課題項目 A: エントリのうち「Rank the categories by value from highest」を含む行からエントリの末尾までを、空行を除いて番号付きリストに書き直してください。画像は含めないでください。

○ ○ ○ ○

HOME1. 銀行・証券 |三井住友銀行、「グリーン事業」に融資する法人向け「グリーン預金」取り扱いへ。欧州の同種預金を参考に。国内でも以前あったが、金融庁の「導入預金」懸念で立ち消えた経緯(RIEF) |

三井住友銀行、「グリーン事業」に融資する法人向け「グリーン預金」取り扱いへ。欧州の同種預金を参考に。国内でも以前あったが、金融庁の「導入預金」懸念で立ち消えた経緯(RIEF)

2021-03-07 21:51:53

SMBC001キャプチャ

 

 三井住友銀行は8日、サステナビリティクス・ジャパンと「グリーン預金適格ガイドライン策定」に関する契約を結んだと発表した。顧客から受け入れたグリーン預金をESG分野のうち、特に再生可能エネルギー事業等への融資に運用する。その運用状況をサステナビリティクスが第三者として評価することで、透明性を確保するとしている。

 

 新預金はドル建てで国内外の法人から募る。金利水準は通常の定期預金と変わらない。想定する再エネ事業は、太陽光発電や風力発電の再エネ事業のほか、グリーンビルディング等としている。預金を預ける企業・機関投資家は、既存の法人預金等をグリーン預金に移すだけで間接的に環境対策に貢献でき、自らのESG活動にカウントできる。

 

 サステナビリティクスが本拠を置くオランダでは、1990年代から、個人向けにグリーン事業への融資に活用することを前提とした預金(あるいは投資信託勘定)の仕組み(グリーンファンドスキーム)が運用されている。同制度をモデルに、日本でもかつて、ある地方銀行が、地球温暖化問題に資することを目的に集めた預金を原資に、温暖化対策に取り組む企業や事業向けに融資する仕組みを設けたことがある。

○ ○ ○ ○

課題項目 B: 三井住友銀行のグリーン預金に関する記事を、最後の文の後から書き継いでください。

グラフ読解演習:

○ ○ ○ ○

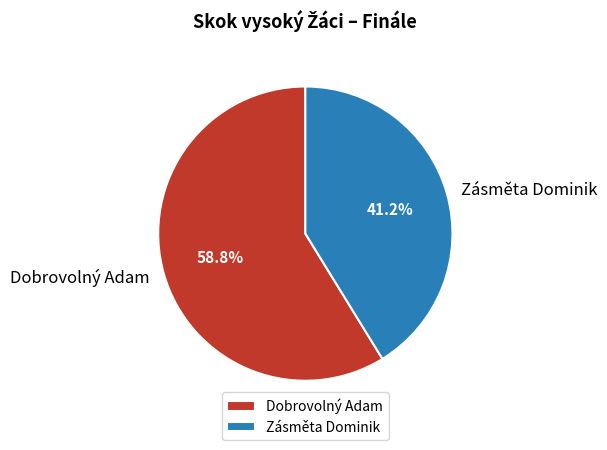

To the nearest percent, what is the difference between the largest and smallest slice percentages?

18%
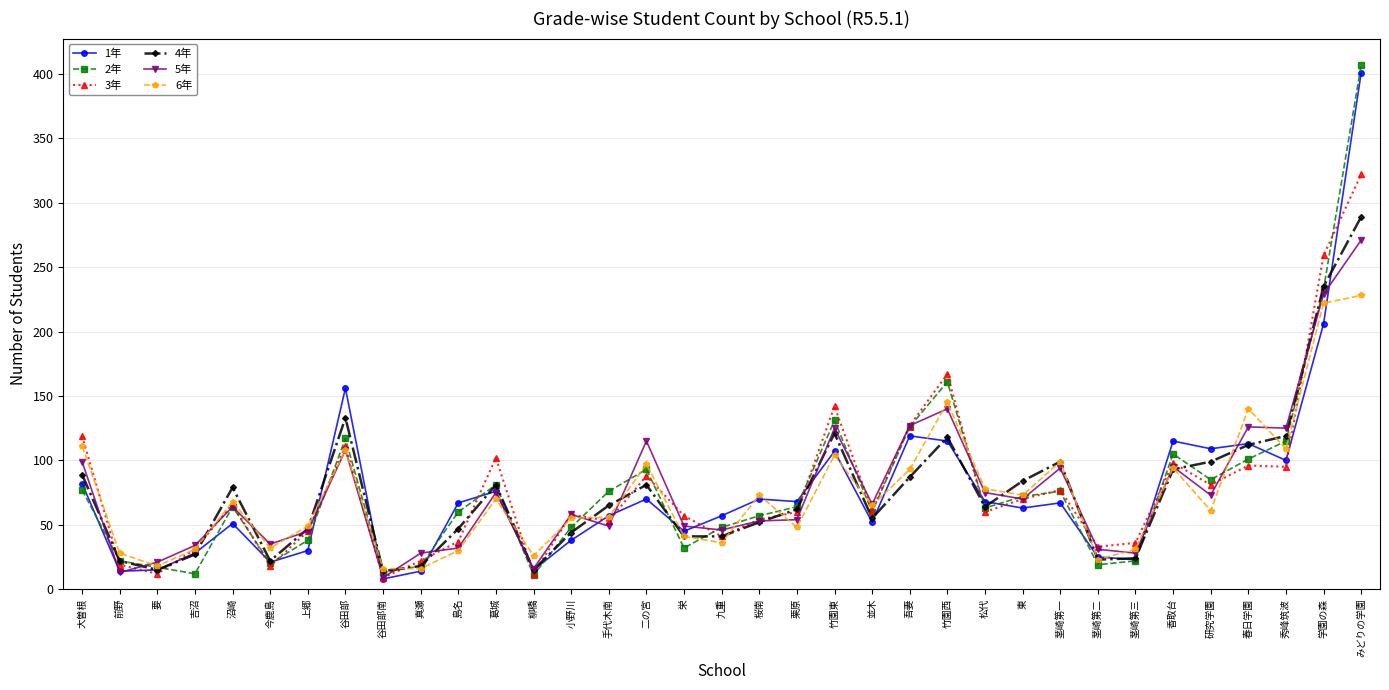

What is the value of the 4年 point at the 24th from the left?

118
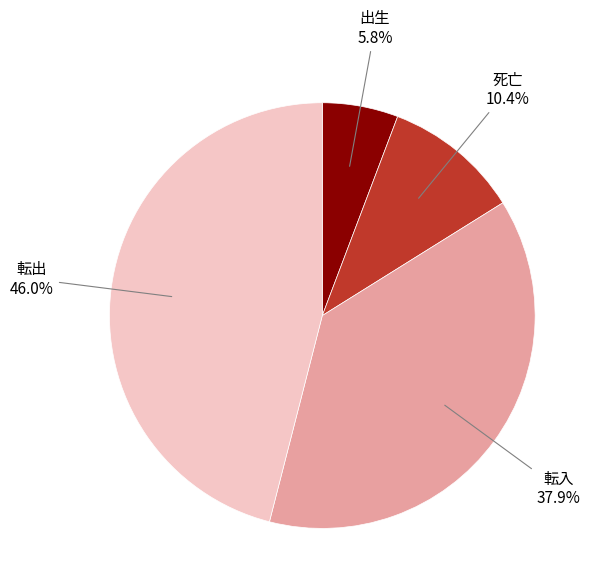

Rank the categories by value from highest to lowest.

転出, 転入, 死亡, 出生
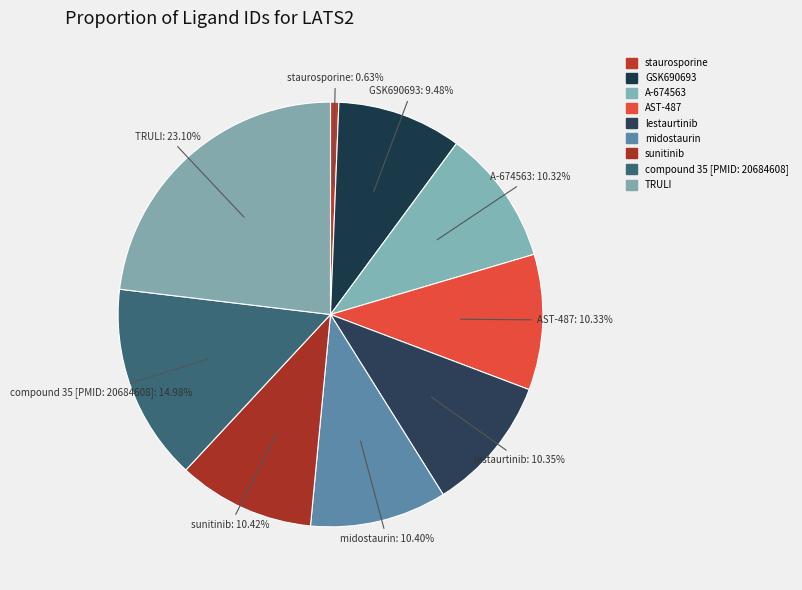

Rank the categories by value from lowest to highest.

staurosporine, GSK690693, A-674563, AST-487, lestaurtinib, midostaurin, sunitinib, compound 35 [PMID: 20684608], TRULI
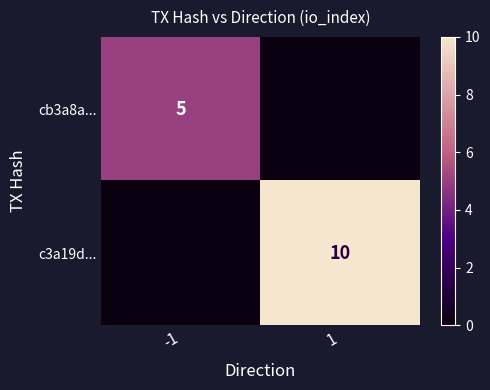

Is it true that c3a19d... equals 14 at 1?

False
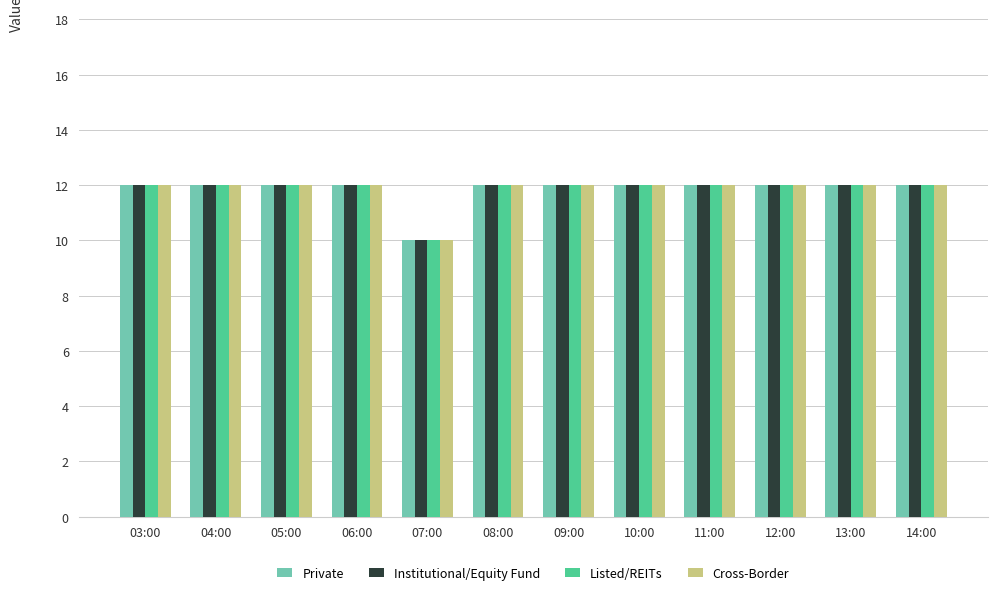

What is the smallest value displayed?

10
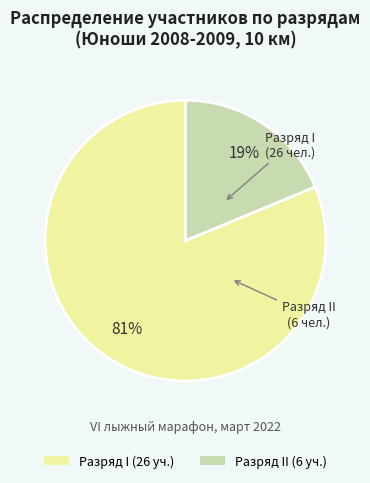

Does any single category account for the majority?

Yes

○ ○ ○ ○

結果 A:
1. Rank the categories by value from highest to lowest.
2. 転出, 転入, 死亡, 出生
3. Rank the categories by value from lowest to highest.
4. staurosporine, GSK690693, A-674563, AST-487, lestaurtinib, midostaurin, sunitinib, compound 35 [PMID: 20684608], TRULI
5. Is it true that c3a19d... equals 14 at 1?
6. False
7. What is the smallest value displayed?
8. 10
9. Does any single category account for the majority?
10. Yes

結果 B:
 

 だが、当時の金融庁は、この種の預金は「導入預金」に抵触する恐れがあるとの判断を示し、2か月程度の募集で打ち止めになっている。導入預金とは、預金者が上乗せ金利等の「特別の金銭上の利益」を得る目的で銀行に預金し、その銀行に対して、指定する特定の第三者への融資を約束させる行為をいう。

 

 そうした行為は「預金等に係る不当契約の取締に関する法律」によって禁じられている。導入預金に基づかなければ融資を受けられないような財務内容の企業に、銀行が融資をすることは不良債権リスクを高める一方で、銀行は預金者に「裏利」などの特別の金銭的利益を与えるため、貸倒れのリスクが高まることを封じるためだ。

 

 今回の三井住友銀行のグリーン預金については、金融庁が認可したとみられることから、今回、金融庁が法解釈で柔軟な姿勢に転じたのか、あるいは導入預金への悪用を防ぐ措置を設けたのか、その辺を明確にする必要があるようだ。

 

 同行の報道発表だけではよくわからないが、預金には「特別の上乗せ金利等」がないとされることから、預金面のリスクは排除されているといえるのかもしれない。融資面では、気候変動対策等のESG要因の改善という「良い事業」へ投じられるため、悪用の懸念が払しょくされると判断されたのか。仮に、グリーン融資だからダイジョウブとするならば、別の疑問が生じる。

 

 融資先の事業が「良い事業」かどうかを判断するには、金融庁はそうした尺度(グリーン事業等の分類:タクソノミー)を保有し、金融機関にも示す必要があると思われる。だが、同庁がそうした尺度を整備しているとは聞いたことがない。契約した第三者評価のサステナリティクス社はESG評価の専門会社なので、それらの知見は同社にはあると思われる。金融庁は「オープンな官庁」なので、同社に判断を委ね、それを尊重するという立場なのかもしれない。

 

 だが、法律での規定がある以上、それに抵触するかどうかの見極めは、本来、金融監督業務を担う行政が担当するものだ。それを、民間のコンサルの評価に委ねるというだとすると、ある意味で過度な規制緩和との批判も出かねない。否、金融庁の英断ということか。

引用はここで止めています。